Хм, тогда понятно. Своего отца – Давида – муж уважает, и боится. Несмотря на преклонный возраст, рука у Давида до сих пор тяжелая, а ум острый.
Пойдешь поперек его решения, и вычеркнет из завещания.
– Давид Расулович тоже будет? – тормошу мужа, недовольного встречей с сыном. – Тимур? Я, наверное, сама что-нибудь приготовлю. Ты не знаешь, что любит Ратмир?
– Понятия не имею. Делай что хочешь, – бросает Тимур, и поднимается на второй этаж.
Хорошо хоть про клинику не спросил, которую я банально прогуляла.
Тимур не любит, когда я готовлю – не по статусу. Но на кухне мне спокойнее: там все под контролем, и я точно знаю, каков будет результат.
Этим я и занимаюсь следующие два часа – с упоением готовлю ужин, выбросив из головы все проблемы. Из нирваны меня вырывает звонок в дверь.
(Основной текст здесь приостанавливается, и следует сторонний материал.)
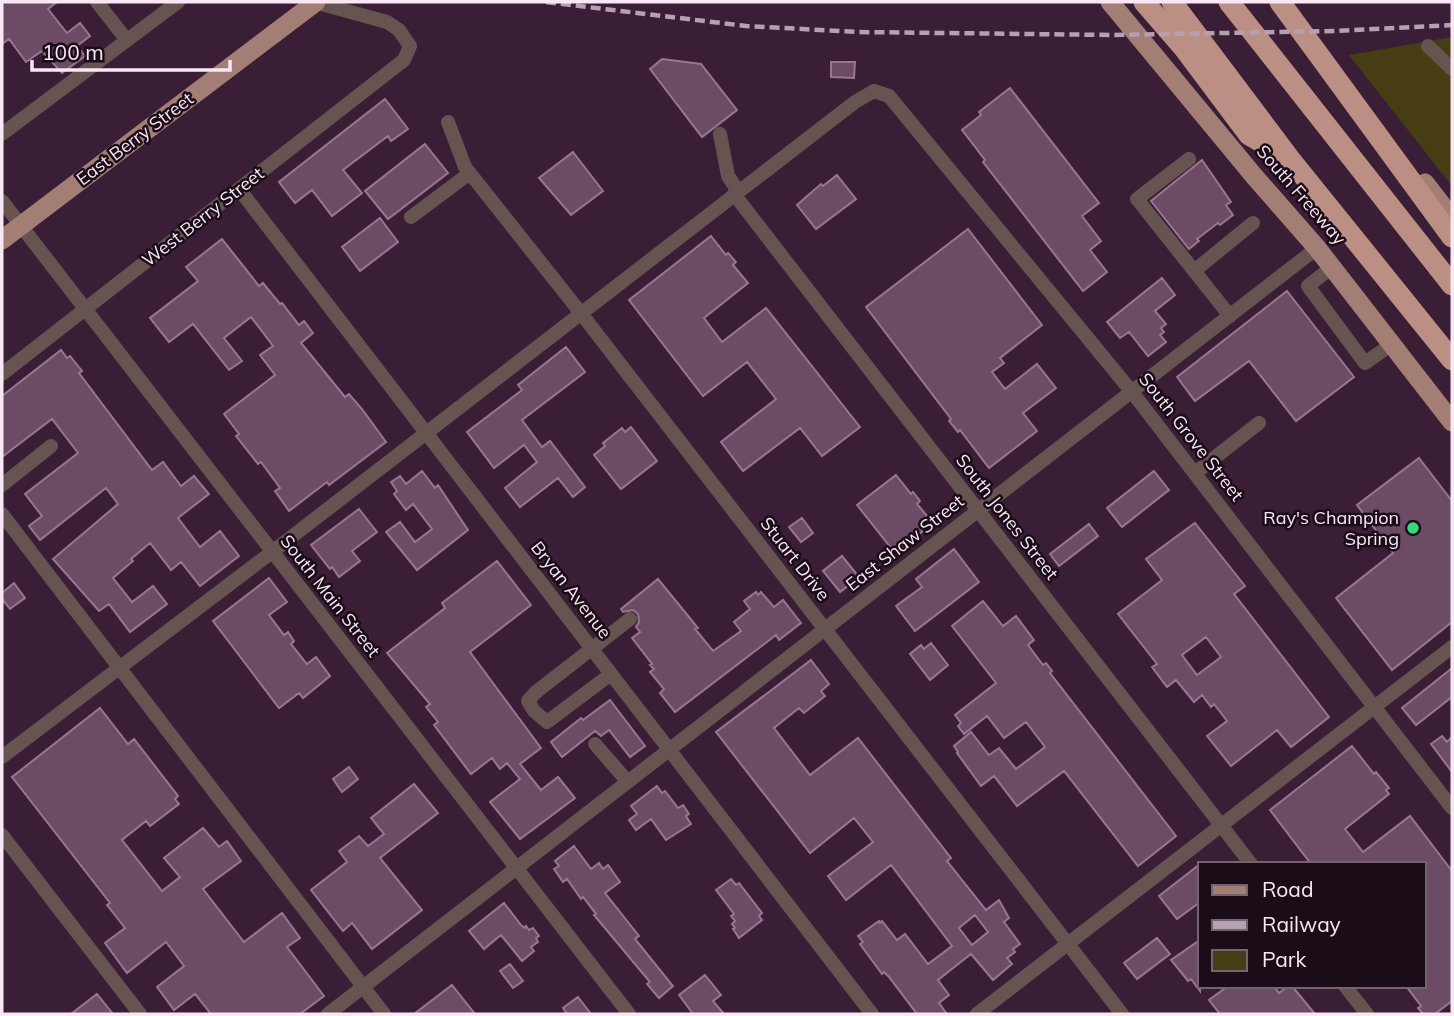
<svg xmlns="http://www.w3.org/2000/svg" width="1454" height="1016" font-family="Mulish,sans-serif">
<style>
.green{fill:#473d15}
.building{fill:#6c4c65;stroke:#987691;stroke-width:2;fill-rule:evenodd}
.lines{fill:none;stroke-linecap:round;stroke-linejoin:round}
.minor{stroke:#675450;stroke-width:14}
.major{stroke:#a37e75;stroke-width:19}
.highway{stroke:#bb8f84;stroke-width:21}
.rail{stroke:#b6a0b2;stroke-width:4.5;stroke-dasharray:10 5;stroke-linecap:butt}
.major-bridge{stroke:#a37e75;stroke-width:19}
.poi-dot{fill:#35d881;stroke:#1a0d17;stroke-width:2.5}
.labels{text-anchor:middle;stroke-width:5;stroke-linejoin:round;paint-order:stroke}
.street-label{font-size:18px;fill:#fae7f6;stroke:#1a0d17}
.poi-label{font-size:18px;fill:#fae7f6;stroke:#1a0d17;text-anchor:end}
</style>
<rect width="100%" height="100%" fill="#3a1e35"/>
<!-- green -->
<path class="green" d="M1452 37V186L1349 55Z"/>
<!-- building -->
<path class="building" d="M2 2H57L48 9 67 33 80 23 90 36 77 46 85 56 62 73 42 51 26 62 9 39 2 44Z
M662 59 701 64 737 110 702 137 650 69Z
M831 62H855L854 78 831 77Z
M1010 88 1099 203 1082 216 1101 241 1090 250 1107 272 1083 291 983 162 985 160 962 130 981 115 979 112Z
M385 99 408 129 391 141 388 136 343 170 362 193 332 216 312 190 295 203 279 182Z
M425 144 448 173 388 219 365 191Z
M573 152 603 191 571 215 539 178Z
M1202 160 1231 202 1226 205 1233 215 1220 225 1218 223 1197 239 1199 241 1189 249 1151 201Z
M837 175 856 199 816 229 797 205 821 184 823 186Z
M380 218 398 242 360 271 342 247Z
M968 229 1042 325 1000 358 1004 363 992 372 1005 389 1037 364 1056 388 1023 413 1037 431 989 468 960 430 958 432 949 421 951 419 866 307Z
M711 236 726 255 728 253 736 262 733 265 748 283 704 318 722 342 766 308 860 427 822 456 800 428 743 471 721 442 776 399 747 362 703 396 629 300Z
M222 239 259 286 263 283 280 304 282 303 299 325 304 321 313 333 301 343 345 397 349 394 362 409 386 442 329 485 327 482 289 511 275 491 280 488 261 462 258 464 236 436 239 434 224 414 275 375 260 355 273 346 251 317 224 338 242 361 229 370 193 324 169 342 150 318 198 281 186 267Z
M1162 278 1175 295 1155 311 1166 324 1161 328 1164 332 1160 335 1166 342 1148 356 1129 332 1120 338 1107 322Z
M1287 291 1354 377 1296 421 1249 361 1195 401 1177 377Z
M566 347 585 372 522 420 542 447 550 441 585 487 573 497 558 478 520 507 505 488 537 462 524 445 494 468 467 432 522 390 518 385Z
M61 350 67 358 70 356 82 371 79 373 152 470 163 462 181 486 194 476 209 494 178 518 200 547 220 531 239 556 200 586 181 562 171 570 150 543 131 559 133 561 113 578 132 602 153 586 167 604 130 632 109 604 99 611 53 559 118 504 106 488 40 540 29 526 42 516 25 494 78 453 52 419 2 457V396Z
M631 427 657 461 621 489 594 455 605 446 603 443 622 428 625 432Z
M1419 458 1452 501V622L1392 670 1336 598 1393 553 1357 505Z
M422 471 435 488 438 485 468 530 417 570 386 532 400 522 415 542 432 529 413 504 406 510 394 494 397 491 391 482 400 476 406 484Z
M1154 471 1169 490 1122 527 1107 508Z
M896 475 911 494 913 492 920 501 917 504 933 523 895 553 857 505Z
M359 509 377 532 352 551 360 561 339 577 332 567 330 569 311 545Z
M802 518 813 533 801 542 789 527Z
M1195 523 1245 586 1234 594 1329 717 1291 747 1277 730 1231 766 1207 736 1227 721 1214 704 1211 707 1202 695 1194 702 1176 680 1167 687 1152 667 1157 664 1118 614 1162 580 1146 559ZM1206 637 1221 657 1197 675 1182 655Z
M1089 524 1098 536 1059 566 1050 554Z
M954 549 979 582 915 631 896 606 922 587 916 579Z
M842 556 859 577 840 592 823 571Z
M497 561 531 605 470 652 541 748 520 764 541 790 558 777 575 798 520 839 490 802 520 779 507 763 500 769 492 758 471 774 434 725 438 722 426 707 430 704 387 653 445 608 442 603Z
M269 578 287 602 269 615 284 635 288 632 294 641 291 644 307 664 316 657 330 676 303 698 299 693 279 708 213 621Z
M658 579 698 628 695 629 713 651 741 631 734 622 750 609 744 601 756 592 758 595 761 592 774 607 783 600 801 623 779 640 776 635 675 712 660 693 664 689 650 672 654 669 650 665 652 664 632 638 640 632 636 627 639 622 638 614 633 610 623 612 621 609Z
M14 583 25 598 10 609 2 599V593Z
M983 601 1003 626 1016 616 1034 640 1028 645 1043 665 1046 663 1052 671 1050 673 1176 836 1138 866 1064 771 1017 806 994 776 981 786 957 753 958 752 954 746 971 732 989 755 999 748 1016 769 1045 747 1026 722 1004 738 987 716 964 734 958 726 961 723 955 715 996 683 952 626Z
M931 643 948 665 930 680 910 654 921 645 924 649Z
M811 660 829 684 821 691 825 696 804 713 799 708 774 728 810 775 858 738 951 858 947 861 986 910 999 900 1009 918 1004 922 1020 944 1013 949 1015 952 1007 958 1012 964 993 980 971 954 938 980 949 995 939 1003 947 1014H917L889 977 884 972 882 974 860 944 863 942 858 936 879 921 880 923 882 921 897 940 905 934 928 964 952 946 891 865 846 900 828 876 873 842 854 818 810 853 716 732ZM975 915 988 932 972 945 959 928Z
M1452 668V697L1416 725 1402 708Z
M610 700 645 746 630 757 609 730 601 736 595 731 562 757 551 742 581 718 583 720Z
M100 708 128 744 134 739 178 796 175 799 179 804 150 826 146 821 122 840 162 891 180 877 164 858 203 828 219 847 227 841 241 861 203 889 244 942 282 913 300 938 287 947 324 996 300 1014H211L195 994 174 1010 157 987 184 966 166 942 127 973 105 943 125 928 107 905 110 903 12 777Z
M1442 736 1447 742 1452 737V772L1431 744Z
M1352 746 1374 774 1376 772 1389 788 1386 790 1389 794 1345 829 1363 852 1410 816 1452 871V1001L1435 1014H1423L1418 1008 1421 1006 1406 986H1424V864H1311L1270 810Z
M349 767 358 779 342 792 333 779Z
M414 784 438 813 380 858 422 910 372 949 352 923 343 931 311 890 347 862 339 851 359 836 368 846 384 834 371 818Z
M657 786 662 793 665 791 678 808 683 805 689 814 686 816 691 824 666 840 651 819 636 830 629 820 637 814 631 806Z
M574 846 591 869 599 863 603 869 608 865 620 882 605 893 639 936 635 939 673 986 659 998 647 984 650 982 594 915 596 914 583 897 581 899 567 879 563 882 554 869 559 866 555 861Z
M1200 864V902L1177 919 1159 896Z
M731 879 736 885 739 883 762 913 759 916 762 920 739 938 733 929 735 928 732 924 735 921 731 916 734 914 716 890Z
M504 903 521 925 525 928 526 926 529 930 533 928 539 936 536 938 538 942 531 947 534 951 522 961 501 935 484 949 469 931Z
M1157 938 1170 954 1137 979 1124 963Z
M1200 940V991L1191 979 1188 981 1171 960Z
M510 964 523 981 513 988 500 971Z
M705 975 721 995 713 1001 724 1014H693L679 995Z
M452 985 475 1014H414Z
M1228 986H1274L1279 993 1288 986H1292L1315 1014H1220L1209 1000Z
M97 994 113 1014H71Z
M578 997 591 1014H567L563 1008Z"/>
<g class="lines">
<!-- minor -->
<path class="minor" d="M97 2 126 39
M1428 46 1452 69
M448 122 465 167 580 312 1122 1014
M2 134 178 2
M720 134 728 176 738 191
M1189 159 1137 199 1230 316
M239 189 872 1014
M734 194 1251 864
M2 201 629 1014
M411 217 470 173
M1332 267 1308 286 1365 363 1392 344
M1194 271 1253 223
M2 374 404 60 410 46 399 30 387 22 314 2
M1195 473 1259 423
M2 485 51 446
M2 514 384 1014
M611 674 547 722 534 711 528 701 536 692 630 619
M595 744 628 782
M2 757 272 552 855 102 874 91 889 96 1132 392 1452 808
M2 835 140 1014
M1345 986 1367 1014
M328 1014 1317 248
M977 1014 1452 647"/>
<!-- major -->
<path class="major" d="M1110 2 1254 176 1317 248 1452 422
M1425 183 1452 218
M2 240 275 33"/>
<!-- highway -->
<path class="highway" d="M1144 2 1183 47 1249 135 1282 154
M1172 2 1290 159 1452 360
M1229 2 1452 285
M1280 2 1452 237"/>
<!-- rail -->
<path class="rail" d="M546 2 746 26 858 32 1112 35 1335 31 1452 25"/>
<!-- major-bridge -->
<path class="major-bridge" d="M275 33 316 2"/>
</g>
<!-- markers -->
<circle class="poi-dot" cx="1413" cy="528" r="7"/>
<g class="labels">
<!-- street labels -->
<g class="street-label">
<text transform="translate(135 139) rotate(-37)" y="6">East Berry Street</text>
<text transform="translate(1301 195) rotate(49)" y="6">South Freeway</text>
<text transform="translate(203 217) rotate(-38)" y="6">West Berry Street</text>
<text transform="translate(1191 437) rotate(52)" y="6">South Grove Street</text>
<text transform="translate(1007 517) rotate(52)" y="6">South Jones Street</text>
<text transform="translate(905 543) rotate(-38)" y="6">East Shaw Street</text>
<text transform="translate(795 559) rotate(52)" y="6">Stuart Drive</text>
<text transform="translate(571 590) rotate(52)" y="6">Bryan Avenue</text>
<text transform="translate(330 596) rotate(52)" y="6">South Main Street</text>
</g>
<!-- poi labels -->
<g class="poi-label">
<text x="1399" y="524">Ray's Champion<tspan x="1399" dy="21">Spring</tspan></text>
</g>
</g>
<!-- border -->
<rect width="1454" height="1016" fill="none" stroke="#fae7f6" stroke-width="7"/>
<!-- legend -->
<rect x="1198" y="862" width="228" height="126" fill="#1a0d17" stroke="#746470" stroke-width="2"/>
<rect x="1212" y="885" width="35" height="10" fill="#a37e75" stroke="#746470" stroke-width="2"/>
<text x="1262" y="897" font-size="21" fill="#fae7f6">Road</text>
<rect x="1212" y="920" width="35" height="10" fill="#b6a0b2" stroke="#746470" stroke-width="2"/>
<text x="1262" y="932" font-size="21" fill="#fae7f6">Railway</text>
<rect x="1212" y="950" width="35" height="21" fill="#473d15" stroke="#746470" stroke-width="2"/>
<text x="1262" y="967" font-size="21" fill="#fae7f6">Park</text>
<!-- scale -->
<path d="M32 60v10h198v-10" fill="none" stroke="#fae7f6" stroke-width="3.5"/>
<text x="42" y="60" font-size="21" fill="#fae7f6" stroke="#1a0d17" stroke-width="5" paint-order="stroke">100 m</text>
</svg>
– Тимур, – кричу, облокотившись о перила. – Спускайся.
Отряхиваю руки, улыбаюсь вежливо – именно так, как положено гостеприимной хозяйке, и открываю дверь.
А затем застываю в ужасе.
– Ты… ты что здесь делаешь? – выхожу на улицу, и захлопываю за собой дверь, к которой спиной прижимаюсь.
И смотрю на него – на Рустама.
С которым ночь провела.
Выследил меня? И теперь… Боже, что теперь будет?
– Какая встреча, – улыбается парень, и не понять – искренне ли встрече рад, или издевается. – Ты мне не рада?
Дверь толкает в спину – муж сейчас выйдет на улицу, и все узнает. Узнает, и убьет меня.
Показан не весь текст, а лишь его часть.